College - Author 1
College of Engineering
Department - Author 1
Computer Science Department
Degree Name - Author 1
BS in Computer Science
Date
6-2026
Primary Advisor
April Grow, College of Engineering, Computer Science and Software Engineering Department
Abstract/Summary
Menstrual products are a basic need, yet the machines that dispense them in public restrooms have barely changed in seventy years. Most are coin operated, and many are jammed or empty. One study found that 14.2% of college women in the United States had experienced period poverty in the past year [1]. California now mandates free products in public schools and colleges [2]. EasyAccess began as a venture concept in my Intro to Entrepreneurship course at Cal Poly, where we surveyed 81 people about this problem. When caught without a product, 37.2% of respondents told us they resort to toilet paper, and another 26.9% asked a stranger nearby for a product. Almost no one uses the coin dispensers. As one respondent put it, no one carries around coins anymore. About 54% had missed school, work, or an event because of period related circumstances. Existing software does not really address this either. Delivery platforms such as Instacart [3] and DoorDash [4], trackers such as Flo [5] and Clue [6], and pharmacy apps such as the CVS app [7] all miss the moment when someone needs a product right now, or a guarantee of finding what they need close by.
The question this project tries to answer is whether the antiquated dispenser system for menstrual products can be modernized with smart vending technology and modern forms of payment.
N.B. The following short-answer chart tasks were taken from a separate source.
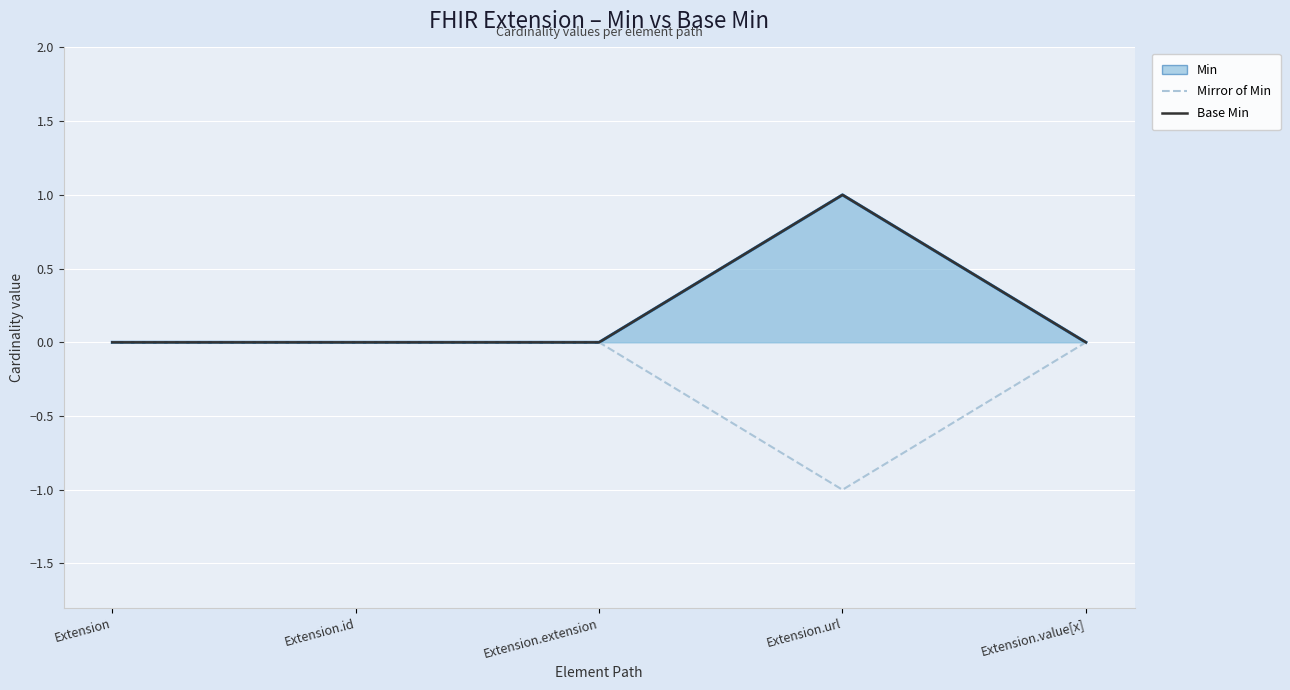

Reading right to left, what are all the values shown in this chart?

Mirror of Min: Extension.value[x]=0	Extension.url=-1	Extension.extension=0	Extension.id=0	Extension=0
Base Min: Extension.value[x]=0	Extension.url=1	Extension.extension=0	Extension.id=0	Extension=0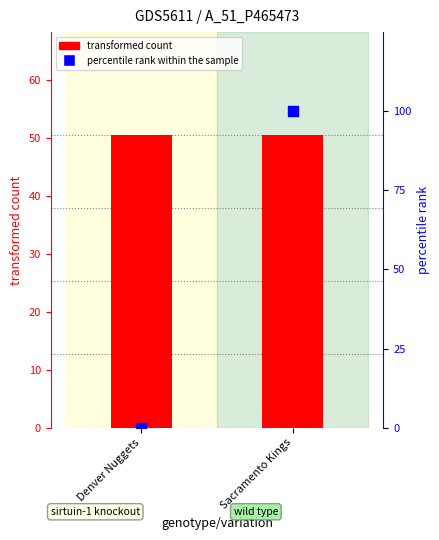

Which series contains the lowest Y value?

percentile rank within the sample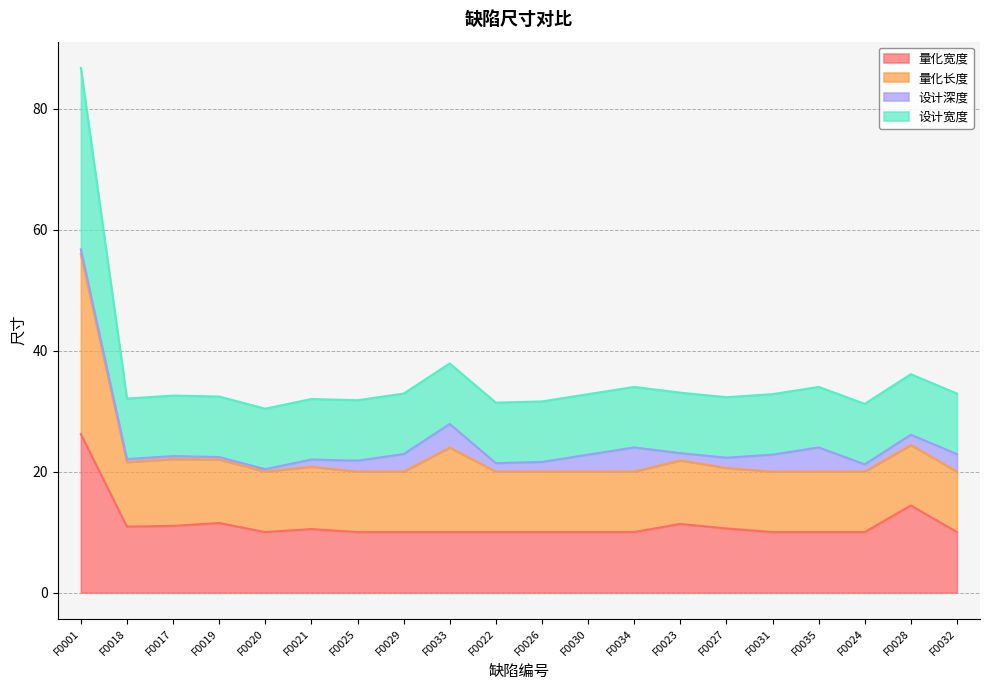

Which label corresponds to the largest value in the chart?

F0001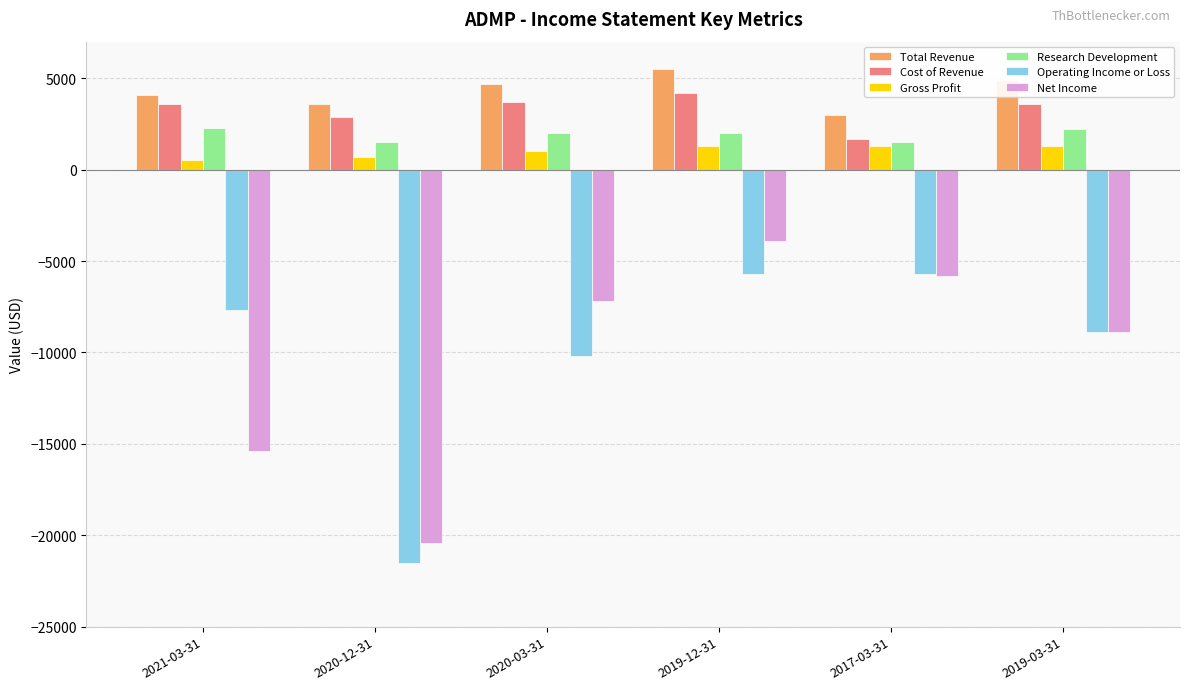

What is the total value across all series at 2020-12-31?

-33200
EasyAccess is my attempt at an answer: a mobile app for iOS and Android backed by a transactional server, where a user finds a nearby dispenser on a map, pays in the app, and collects the products from the machine. Most of the difficulty is trust. An unattended machine holds only a few units, so the system must never sell a unit it does not have, and it must never keep money for a product it never delivered. If an order is not collected within one hour, the system refunds it automatically and restocks the units. The system works end to end against Stripe’s test network today. We validated it with the survey, with scripted end to end payment and refund scenarios, and with more than 100 automated integration tests.